A job can be popular and still sit open for months—but it needs to be verifiably available.


Where the CA jobs are: geo resolution beats “Bay Area” strings

California hiring isn’t evenly distributed, and you can’t analyze distribution if locations are sloppy.

Location normalization challenges we see in CA

  • “Los Angeles, CA” (easy)
  • “San Francisco Bay Area” (needs mapping)
  • “Remote in California” (state-only)
  • “Multiple Locations” (often a multi-site group)

We resolve locations into a consistent shape:

{
  "state": "CA",
  "city": "San Diego",
  "metro": "San Diego-Chula Vista-Carlsbad, CA",
  "is_remote": false,
  "lat": 32.7157,
  "lng": -117.1611
}

When we can’t confidently infer city/metro, we still keep the job (state-level filtering matters), but we avoid over-claiming precision in metro counts.

What the distribution usually looks like

  • Big metros: widest mix (outpatient, inpatient, specialty)
  • Rural/semi-rural: fewer postings, often higher urgency and narrower candidate pools

Outpatient dominates the CA index—clinic medication management, integrated care, and community mental health appear frequently—because those orgs post continuously and across many sites.

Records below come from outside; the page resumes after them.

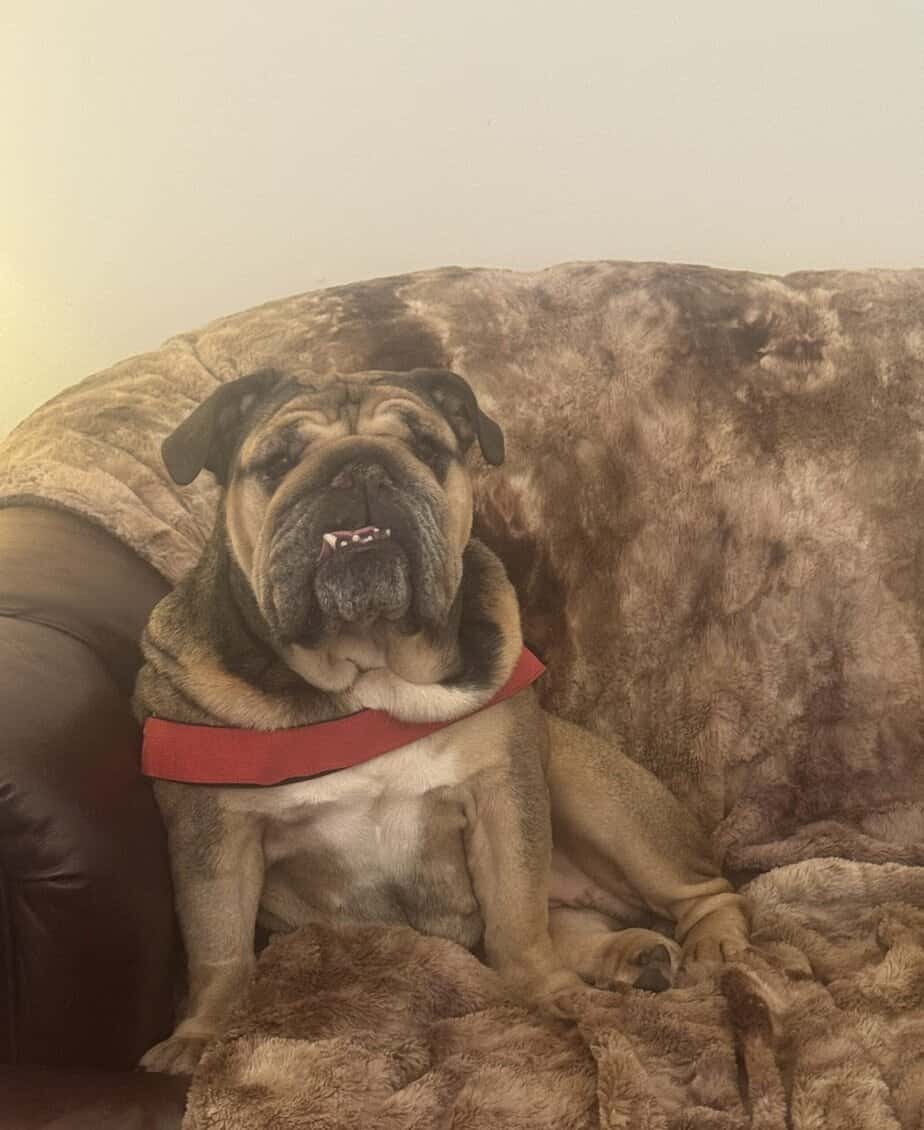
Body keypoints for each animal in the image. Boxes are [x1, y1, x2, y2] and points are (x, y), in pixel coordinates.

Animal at [135, 367, 749, 1074]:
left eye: (426, 449)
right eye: (279, 462)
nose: (361, 467)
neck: (366, 672)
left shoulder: (504, 792)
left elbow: (516, 916)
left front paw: (550, 994)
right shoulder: (212, 834)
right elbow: (220, 945)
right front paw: (200, 1037)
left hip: (591, 788)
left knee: (705, 890)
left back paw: (712, 946)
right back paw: (633, 955)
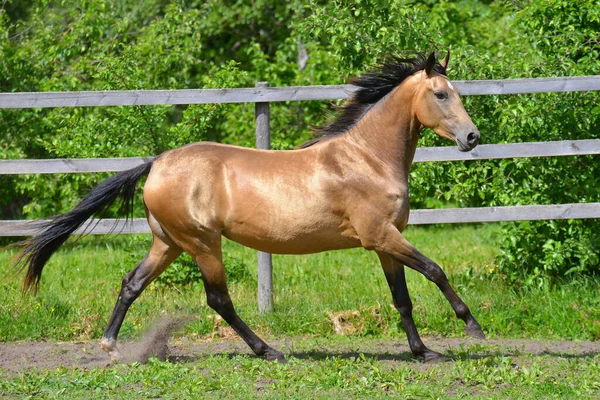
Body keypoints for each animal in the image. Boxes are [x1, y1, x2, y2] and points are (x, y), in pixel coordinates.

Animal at [14, 50, 482, 362]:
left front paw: (423, 351)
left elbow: (402, 298)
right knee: (219, 300)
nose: (472, 137)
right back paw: (267, 350)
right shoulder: (380, 235)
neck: (367, 158)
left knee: (132, 283)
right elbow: (435, 270)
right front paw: (472, 326)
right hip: (203, 243)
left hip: (168, 242)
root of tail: (156, 164)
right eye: (441, 94)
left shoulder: (385, 242)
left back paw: (111, 346)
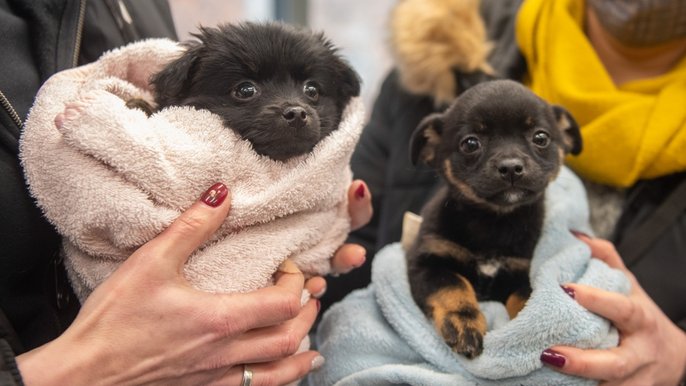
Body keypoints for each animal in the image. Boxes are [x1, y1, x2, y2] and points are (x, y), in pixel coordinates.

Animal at [408, 79, 584, 358]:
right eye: (470, 143)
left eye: (541, 138)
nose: (511, 167)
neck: (494, 220)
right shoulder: (428, 262)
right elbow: (453, 286)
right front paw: (465, 323)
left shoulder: (523, 270)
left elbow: (526, 297)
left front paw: (527, 329)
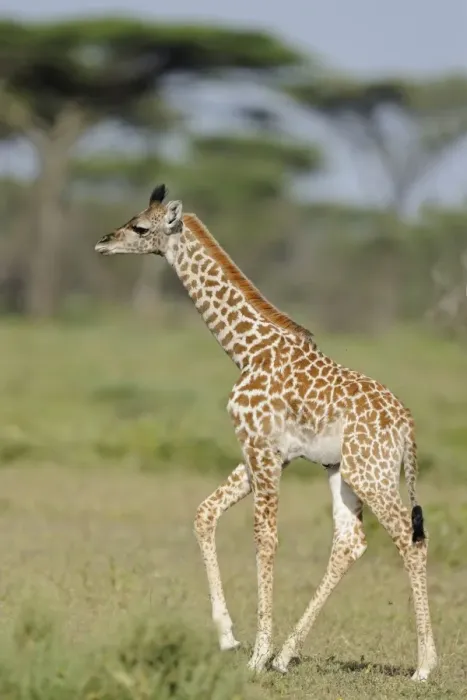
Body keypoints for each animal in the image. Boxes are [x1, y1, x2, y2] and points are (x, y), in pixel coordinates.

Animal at [95, 184, 437, 682]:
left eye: (140, 227)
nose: (103, 242)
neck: (247, 350)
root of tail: (407, 425)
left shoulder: (261, 449)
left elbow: (265, 537)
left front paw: (256, 654)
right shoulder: (265, 453)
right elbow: (204, 513)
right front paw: (229, 636)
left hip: (371, 474)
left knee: (410, 540)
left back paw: (424, 666)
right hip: (344, 471)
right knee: (350, 541)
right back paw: (286, 654)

Salary + cost of living: normalization before conclusions

California is commonly high-paying, but salary data is messy:

  • hourly vs annual
  • wide ranges (“$160k–$240k”) vs single numbers
  • missing compensation (common)

We normalize to a comparable annualized range when possible:

function annualize(amount: number, unit: "hour"|"year") {
  if (unit === "year") return amount
  return amount * 40 * 52
}

Then we store both the raw and normalized values so the UI can explain what it’s showing.

Cost of living (COL) is not a single number either; it’s region-specific. The product approach we take is: show salary when available, but keep filtering centered on role constraints (onsite vs hybrid, setting, call, population) because those are consistently present in the data.

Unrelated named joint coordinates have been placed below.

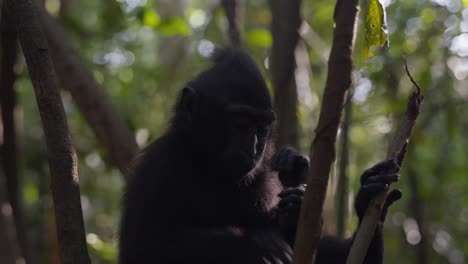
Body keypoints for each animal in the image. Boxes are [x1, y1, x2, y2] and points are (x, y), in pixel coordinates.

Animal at [119, 48, 400, 262]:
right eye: (241, 122)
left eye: (263, 126)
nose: (255, 148)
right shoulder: (156, 170)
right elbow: (146, 249)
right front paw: (257, 244)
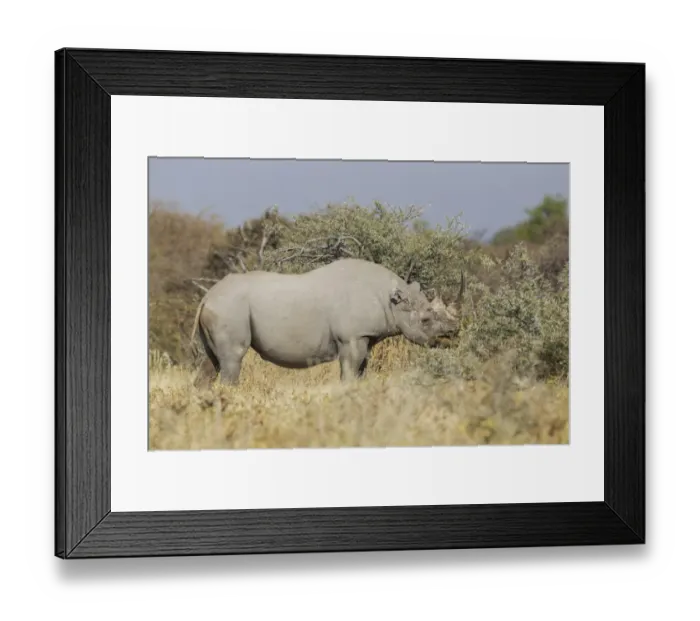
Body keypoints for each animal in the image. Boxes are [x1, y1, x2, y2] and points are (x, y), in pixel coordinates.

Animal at [190, 257, 464, 386]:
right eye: (426, 320)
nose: (452, 336)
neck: (391, 299)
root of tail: (207, 296)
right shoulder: (352, 337)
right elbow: (349, 373)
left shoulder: (366, 336)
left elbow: (361, 373)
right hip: (229, 309)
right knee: (232, 359)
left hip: (221, 308)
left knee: (212, 362)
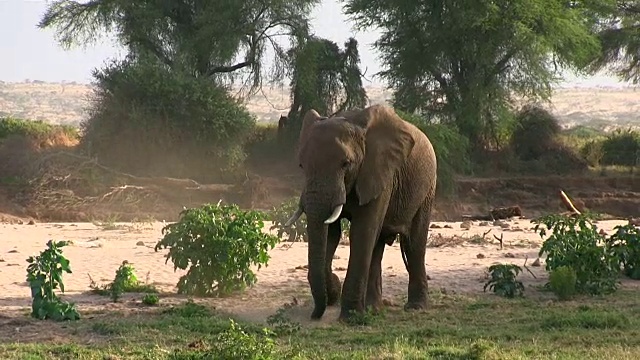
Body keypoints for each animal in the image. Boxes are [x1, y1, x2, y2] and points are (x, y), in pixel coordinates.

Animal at [284, 103, 436, 320]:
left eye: (346, 164)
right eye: (301, 165)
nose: (315, 315)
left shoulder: (379, 172)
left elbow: (362, 231)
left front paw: (351, 317)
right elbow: (332, 233)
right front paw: (336, 292)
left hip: (427, 188)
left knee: (413, 244)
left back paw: (415, 307)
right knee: (378, 246)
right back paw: (374, 308)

Volume ≠ fit: what to infer from 693 openings

From a builder’s point of view, “highest volume” usually means:

  • more duplicates to crush
  • more employer posting patterns (waves, evergreen roles)
  • more variance in requirements (onsite-only, specific populations, credentialing timelines)

For job seekers, that translates to: some CA postings close fast because applicant volume is high; others linger because constraints are tight.

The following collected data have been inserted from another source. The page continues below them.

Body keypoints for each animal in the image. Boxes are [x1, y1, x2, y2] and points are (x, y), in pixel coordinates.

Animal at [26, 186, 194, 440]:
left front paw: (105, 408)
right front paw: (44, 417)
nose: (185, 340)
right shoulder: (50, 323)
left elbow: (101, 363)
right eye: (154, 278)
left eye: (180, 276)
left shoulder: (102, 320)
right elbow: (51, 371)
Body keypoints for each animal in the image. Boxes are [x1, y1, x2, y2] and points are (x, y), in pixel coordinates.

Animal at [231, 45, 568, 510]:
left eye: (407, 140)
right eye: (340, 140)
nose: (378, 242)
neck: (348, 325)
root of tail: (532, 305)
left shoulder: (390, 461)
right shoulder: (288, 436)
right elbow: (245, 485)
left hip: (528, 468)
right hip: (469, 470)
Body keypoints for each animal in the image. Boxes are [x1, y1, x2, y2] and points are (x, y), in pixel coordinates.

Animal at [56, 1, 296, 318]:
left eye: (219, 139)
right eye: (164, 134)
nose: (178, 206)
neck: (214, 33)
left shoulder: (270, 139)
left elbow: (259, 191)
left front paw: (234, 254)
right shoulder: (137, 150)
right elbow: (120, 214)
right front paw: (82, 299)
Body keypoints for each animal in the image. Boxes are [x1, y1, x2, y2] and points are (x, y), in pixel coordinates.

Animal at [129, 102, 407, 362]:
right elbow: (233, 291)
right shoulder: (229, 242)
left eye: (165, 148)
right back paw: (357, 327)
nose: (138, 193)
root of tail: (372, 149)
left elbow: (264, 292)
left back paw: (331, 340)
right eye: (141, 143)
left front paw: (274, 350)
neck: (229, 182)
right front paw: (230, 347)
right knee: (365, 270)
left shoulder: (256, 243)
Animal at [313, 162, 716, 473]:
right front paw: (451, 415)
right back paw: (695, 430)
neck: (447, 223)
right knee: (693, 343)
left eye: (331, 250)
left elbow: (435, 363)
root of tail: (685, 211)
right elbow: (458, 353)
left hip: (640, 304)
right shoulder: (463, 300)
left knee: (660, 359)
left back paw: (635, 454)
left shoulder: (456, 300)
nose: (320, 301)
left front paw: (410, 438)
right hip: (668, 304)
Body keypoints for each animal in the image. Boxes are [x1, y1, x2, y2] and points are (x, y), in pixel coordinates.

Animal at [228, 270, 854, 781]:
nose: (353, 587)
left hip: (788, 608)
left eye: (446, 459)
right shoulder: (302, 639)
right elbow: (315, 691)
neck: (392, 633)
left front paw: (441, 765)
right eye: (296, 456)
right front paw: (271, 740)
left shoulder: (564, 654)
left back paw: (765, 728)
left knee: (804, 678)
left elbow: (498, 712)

If you’re exploring CA, use the live index to filter down to the jobs that match your constraints instead of optimizing for the raw count:

  • region/commute reality
  • outpatient vs inpatient
  • remote/hybrid flags
  • salary (when present)

California leads the country in openings—but the real win is turning that noisy volume into a clean, searchable set of roles you can actually act on.